1. Field of Invention
This invention relates to flight controls for helicopters and more particularly to such controls for helicopters which have dual, counterrotating, coaxial rotors so as to provide optimum performance and controllability.
2. Description of the Prior Art
While it has been known for some time that there is advantage to be gained by using dual, counterrotating, coaxial, rigid rotors as the lift generating mechanism in a helicopter, certain problems including control problems are involved such that the development of a practical helicopter utilizing such a rotor system is a recent development.

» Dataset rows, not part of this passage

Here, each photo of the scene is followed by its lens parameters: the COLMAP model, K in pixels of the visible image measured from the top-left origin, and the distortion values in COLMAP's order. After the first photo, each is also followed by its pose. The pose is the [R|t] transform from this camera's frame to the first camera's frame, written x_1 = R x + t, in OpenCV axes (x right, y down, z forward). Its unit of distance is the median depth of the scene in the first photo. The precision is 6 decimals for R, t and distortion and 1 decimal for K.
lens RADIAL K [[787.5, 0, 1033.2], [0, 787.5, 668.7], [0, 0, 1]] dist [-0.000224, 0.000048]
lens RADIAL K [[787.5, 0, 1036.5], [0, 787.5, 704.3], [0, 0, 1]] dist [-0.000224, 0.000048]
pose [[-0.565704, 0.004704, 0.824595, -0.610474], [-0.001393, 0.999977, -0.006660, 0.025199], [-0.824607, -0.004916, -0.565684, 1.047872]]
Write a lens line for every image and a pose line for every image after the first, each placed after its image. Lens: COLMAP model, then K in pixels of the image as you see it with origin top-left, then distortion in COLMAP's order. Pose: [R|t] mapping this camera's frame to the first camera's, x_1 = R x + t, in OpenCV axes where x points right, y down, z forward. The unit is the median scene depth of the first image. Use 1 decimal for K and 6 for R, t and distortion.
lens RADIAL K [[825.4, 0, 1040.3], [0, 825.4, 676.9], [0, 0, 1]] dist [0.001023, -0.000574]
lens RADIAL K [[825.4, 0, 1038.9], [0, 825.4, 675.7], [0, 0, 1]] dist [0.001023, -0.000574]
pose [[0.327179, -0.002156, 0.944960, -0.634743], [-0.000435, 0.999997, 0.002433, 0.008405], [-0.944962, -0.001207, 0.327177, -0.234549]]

It is interesting to note that when the famed aviation pioneer, Igor I. Sikorsky, built his first helicopter early in the twentieth century, it included a dual, coaxial, counterrotating, rigid motor. Glauert suggested in his book "Aerodynamic Theory" that rotor roll moment might be overcome by using two, counterrotating, rigid rotors. Bergquist, Michel and Fradenburg advanced the art in their U.S. Pat. No. 3,409,248 when they suggested that differential lateral cyclic pitch be varied selectively as a function of aircraft forward speed to both cancel or reduce the roll moments and to optimally position the lift vector of each rotor so as to produce optimum lift-to-drag ratio performance. The mechanism taught in the Bergquist et al patent to accomplish this function was a simple linkage to provide an input directly to the control rods of each rotor either manually or through an air speed sensor which used a computer to derive correct gains. Lewis, in his U.S. Pat. No. 3,570,786, suggested the coupling of collective stick to the differential lateral cyclic inputs of the control system so as to produce differential lateral cyclic pitch as a function of collective stick input. Lewis felt that at high speed flight where the collective stick position is constant, that a constant differential lateral cyclic input would provide adequate efficiency.
Cheney recognized that the gyroscopic moments imposed upon rigid, counterrotating, coaxial rotors during maneuvers would produce blade stress and deflection in opposite directions, and taught in his U.S. Pat. No. 3,521,971 that a large fixed phase angle be used with each rotor. to introduce differential cyclic pitch to produce an aerodynamic moment to cancel the gyroscopic precession moments during these flight maneuvers.
It will therefore be seen that Bergquist, Michel and Fradenburg taught that differential lateral cyclic pitch in rigid, coaxial, counterrotating rotors should be introduced as a function of aircraft forward speed to produce optimum lift-to-drag ratio performance of the rotor in a steady state by selectively positioning the rotor lift vectors. Bergquist, Michel and Fradenburg did not address themselves to the cancellation of gyroscopic precession moments. Cheney taught the use of a large fixed phase angle in dual, counterrotating, coaxial, rigid rotors to cancel the gyroscopic precession moments created during maneuvers. We have come to the realization that Cheney's large fixed phase angle with cancel precession moments at one flight speed only and we now teach a control herein for a dual, counterrotating, coaxial, rigid rotor which will automatically optimally position the lift vectors on the rotors so as to produce optimum lift-to-drag ratio including cancellation of roll moments by these opposing lift vectors, and automatically cancel or minimize the gyroscopic precession moments at all flight speeds to thereby provide optimum helicopter performance and controllability in both steady state and maneuver mode of operation.